Dr. Ulrich Voigt (Hamburg)
Zyklen und Perioden - Grundlagen der Komputistik
95-jährige Ostertafel in Ravenna (6. Jh.)
Photo: Karl-Heinz Lewin
Da ich gerade ein Buch dieses Titels geschrieben habe, nehme ich die Gelegenheit, seine Kernthese vorzustellen und über ihre
Begründung zu plaudern. (Hier zum Download des Buches
Zyklen und Perioden - Grundlagen der Komputistik)
These: Die tiefe Kluft zwischen frühchristlicher (spätantiker) und mittelalterlicher (zeitgenössischer) Komputistik und Chronologie, die immer empfunden wurde, beruht wesentlich auf einer unterschiedlichen Auffassung der Zyklen. Seit dem 7. Jahrhundert werden Zyklen multiplikativ aufgefasst (also 28 = 7 x 4, 532 = 19 x 28), vordem aber additiv (also 28 = 5 + 6 + 5 + 11, 532 = 95 + 95 + 95 + 247). Mein Buch beinhaltet in Teil I die vollständige Komputistik der Zyklen, in Teil II den Nachweis, dass die additive Auffassung in den Quellen deutlich ist.
Die 95-jährige Periode, die in Alexandria eine Institution bildete und mit dem frühen Mittelalter aus dem Bewusstsein verschwand, erhält damit erstmals eine plausible Erklärung. Die multiplikative Auffassung (die in der historischen Forschung bislang allein zur Geltung kam), scheitert vor diesem Objekt notwendig.
Dr. Reinhard Witzlau (Gransee)
Instrumenta Apiani - Messtechnik in vorteleskopischer Zeit
in multimedialer Darstellung
Der deutsche Gelehrte Peter Apian (1495/1501-1552) beschrieb verschiedene Instrumente, die sowohl für astronomische Messungen, als auch für Messungen im Feld- und Navigationswesen geeignet waren. Dabei kombinierte Apian seine Messinstrumente oft mit drehbaren Scheiben und erreichte dadurch eine Erhöhung der Anwendbarkeit der Instrumente und eine Vereinfachung komplizierter Berechnungsverfahren.
Das Multimediaprojekt ,,Instrumenta Apiani'' gibt einen Überblick über das Leben und das reichhaltige Schaffen Peter Apians.
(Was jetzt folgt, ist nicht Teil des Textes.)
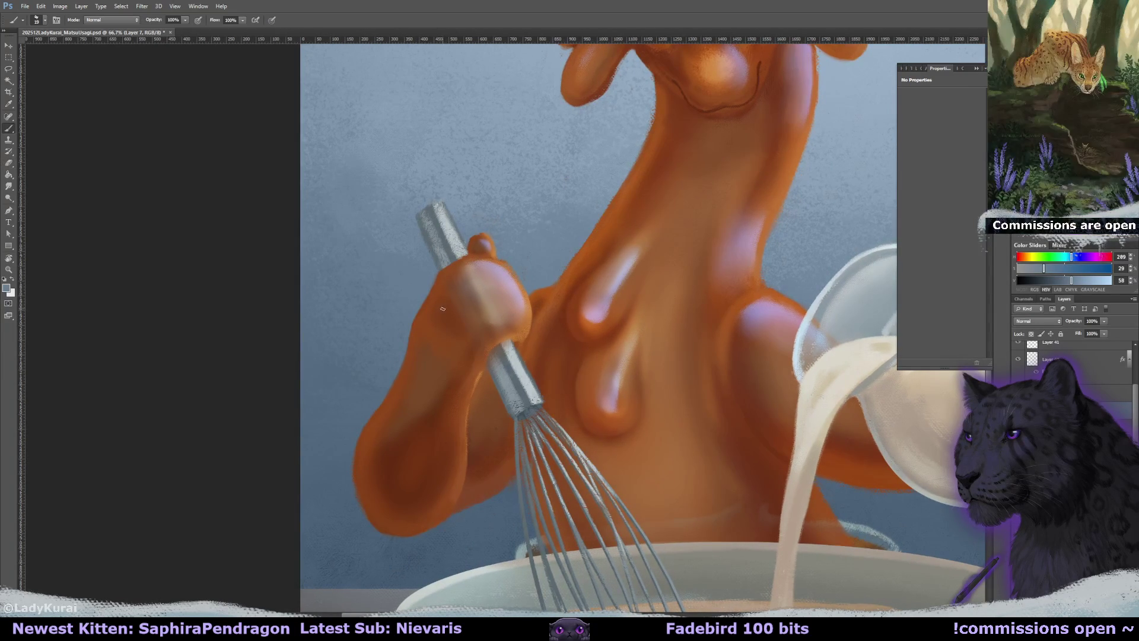
pyautogui.moveTo(438, 323); pyautogui.dragTo(441, 325)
Mithilfe multimedialer Programme wie Mediator 8 und Cinema 4D wird versucht, seine Instrumente und Messverfahren interaktiv verständlich darzustellen. Als erste Projektergebnisse können der Aufbau und die Nutzung der Sternuhr, des Jakobsstabes und die Polfindungsmethode gezeigt werden.
Instrumente Peter Apians
Dipl.-Phys. Rahlf Hansen und Christine Rink
(GN, Universität Hamburg)
Thales Finsternis - Wissen aus dem Norden?
Sonnenfinsternis in Side über dem Apollontempel. - © Rahlf Hansen
Aufbauend auf unsere Rekonstruktion der möglichen Entwicklung der bronzezeitlichen Astronomie von der Himmelsscheibe von Nebra über den Sonnenwagen von Trundholm zu den ,,Goldhüten'', fragen wir nach der Herkunft des Wissens bei dem griechischen Philosophen Thales. Ein großer Teil des Wissens stammt sicher aus dem Osten. Aber gilt dies auch für die astronomischen Kenntnisse? Aufgrund welcher Methode hat er ,,seine'' Finsternis vorhergesagt? War es der Saroszyklus? Und woher kannte er ihn? Hier kommen eventuell Babylon oder auch der Mitteleuropäische Raum in Frage. Diese beiden Möglichkeiten sollen diskutiert werden.
In diesem Zusammenhang wird gefragt, auf welchem Wege sich Wissen aus der mitteleuropäischen Bronzezeit in der klassischen Antike nachweisen lassen könnte.
Weihnachtsferien
Mittwoch, 6. Januar 2010, 18.15 bis 20 Uhr, Hörsaal J,
Hauptgebäude, Edmund-Siemers-Allee 1 (im Rahmen der Ringvorlesung
,,(Un-)Endlichkeit in der Frühen Neuzeit''
Prof. Dr. Gudrun Wolfschmidt (GN, Universität Hamburg)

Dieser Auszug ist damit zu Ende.